Detailed individual methodologies are described on the pages corresponding to each benchmark.

Legend

There are a ton of charts throughout this article, many of which house data from both Windows 7 and Ubuntu 11.10. Data is sorted according to the Windows 7 score, with the best performer on top and the worst at the bottom. Windows 7 scores are represented by blue bars and Ubuntu 11.10 scores are in green. If an Ubuntu-based browser outperforms all of the Windows 7 browsers, we indicate this by changing the color of the winning Ubuntu browser from green to red.

  • mayankleoboy1
    just wondering if use of a DX11 capable GPU will change scores in some HTML5 and other benchmarks as the browsers use DX11 assisted rendering.

    Also, AMD driver support in linux is poor compared to Nvidia.
    For future Linux articles, can you use a Dx11 based Nvidia GPU?
    Reply
  • mayankleoboy1
    IMO, Firefox is concentrating more on HTML5, ignoring CSS and JavaScript.
    It does well in HTML5 benches but 99% of the websites use primarily CSS and JS and HTML3, in which Firefox does poorly.

    Reply
  • mayankleoboy1
    Waiting for OPERA12. It keeps impressing me.
    Even without hardware acceleration, it keeps up with the competition,

    When that beast launches, it will kill FF/IE and most probably chrome too.
■ ■ ■
| Explore the material |
[a] In the browser benchmark passage, turn the paragraph beginning "There are a ton of charts" into a short bulleted list that keeps its main facts.
[b] Carry the browser benchmark passage on from its last sentence.
■ ■ ■
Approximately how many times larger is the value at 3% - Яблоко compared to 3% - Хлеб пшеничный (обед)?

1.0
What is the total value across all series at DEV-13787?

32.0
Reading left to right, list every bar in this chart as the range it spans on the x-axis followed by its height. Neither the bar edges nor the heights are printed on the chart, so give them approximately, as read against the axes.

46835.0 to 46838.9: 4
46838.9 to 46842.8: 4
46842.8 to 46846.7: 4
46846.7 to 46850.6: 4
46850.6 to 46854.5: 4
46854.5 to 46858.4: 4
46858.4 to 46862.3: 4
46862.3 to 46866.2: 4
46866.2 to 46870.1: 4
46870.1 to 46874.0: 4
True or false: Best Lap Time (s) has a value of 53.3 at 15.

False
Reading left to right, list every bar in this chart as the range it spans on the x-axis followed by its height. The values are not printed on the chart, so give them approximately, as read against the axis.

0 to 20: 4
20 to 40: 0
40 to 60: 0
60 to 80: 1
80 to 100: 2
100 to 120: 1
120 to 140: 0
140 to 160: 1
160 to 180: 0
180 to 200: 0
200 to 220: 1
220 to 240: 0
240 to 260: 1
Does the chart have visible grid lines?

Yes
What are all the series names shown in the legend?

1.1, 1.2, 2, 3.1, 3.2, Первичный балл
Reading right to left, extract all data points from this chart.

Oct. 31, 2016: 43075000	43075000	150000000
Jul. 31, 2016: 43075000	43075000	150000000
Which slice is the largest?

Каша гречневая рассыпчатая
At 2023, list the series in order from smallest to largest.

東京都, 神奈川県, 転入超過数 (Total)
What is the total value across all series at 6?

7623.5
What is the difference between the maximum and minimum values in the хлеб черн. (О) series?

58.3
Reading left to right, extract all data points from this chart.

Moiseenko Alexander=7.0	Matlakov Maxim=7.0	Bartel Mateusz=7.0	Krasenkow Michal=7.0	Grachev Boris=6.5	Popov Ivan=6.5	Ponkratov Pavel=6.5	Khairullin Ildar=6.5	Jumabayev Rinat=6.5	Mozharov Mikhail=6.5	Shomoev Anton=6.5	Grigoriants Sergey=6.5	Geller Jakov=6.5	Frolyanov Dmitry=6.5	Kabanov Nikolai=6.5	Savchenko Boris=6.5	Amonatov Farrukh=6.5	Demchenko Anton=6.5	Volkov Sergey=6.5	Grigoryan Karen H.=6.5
■ ■ ■
| Expected responses |
[a]
- Many charts include data from both Windows 7 and Ubuntu 11.10.
- Data is sorted by Windows 7 score, from best at the top to worst at the bottom.
- Blue bars show Windows 7 scores and green bars show Ubuntu 11.10 scores.
- If an Ubuntu browser beats every Windows 7 browser, its bar turns from green to red.

[b]
    Reply
  • PreferLinux
    Who wants to guess that the poor Linux Flash and WebGL results were because Flash and WebGL don't use hardware acceleration with that graphics card and driver? I would be thinking so.
    Reply
  • mitch074
    Firefox performance took a dive starting with version 4, where all hardware acceleration was disabled: before then, in version 3.6, XRENDER was used when available (it was 4/5th as fast as IE9 on the same PC) while it is now really slow - it's all software.

    Moreover, the only driver enabled for hardware acceleration on Linux is the Nvidia driver: according to Mozilla (and verified by yours truly on AMD and Intel hardware), most display drivers in Linux suck when it comes to 2D rendering - ouch. Note that Mozilla and Google could add shims to circumvent those bugs, but they don't -not worth the effort, especially when driver makers could fix their bugs rather easily, leaving the browsers broken yet again.
    Reply
  • indian-art
    I use Chrome (19.0.1041.0 dev presently) the most on Linux (Ubuntu) and empirically I felt Chrome works very well. Now your tests confirm it.

    I find Opera 12 really nice too. It can run with Opera 11.61. Opera 12 has a silver icon & 11.61 has its classic red. I like Firefox & Epiphany too.

    Its a shame Safari and IE are not truly cross-platform.
    Reply
  • mayankleoboy1
    how many of those top 40 sites use HTML5?

    i think that the HTML5 scores should be weighed by a factor of the percent of top40 sites that use HTML5.
    This way actual importance of HTML5 can be judged in real world.
    Reply
  • nd22
    It's a shame Apple does not pay enough attention to the Windows market and optimize their browser! On Mac Safari is king of the hill - personal opinion of course!
    On Windows I feel that IE9 works really well for me, although Chrome is the speed demon! FF 4+ lost their appeal for me.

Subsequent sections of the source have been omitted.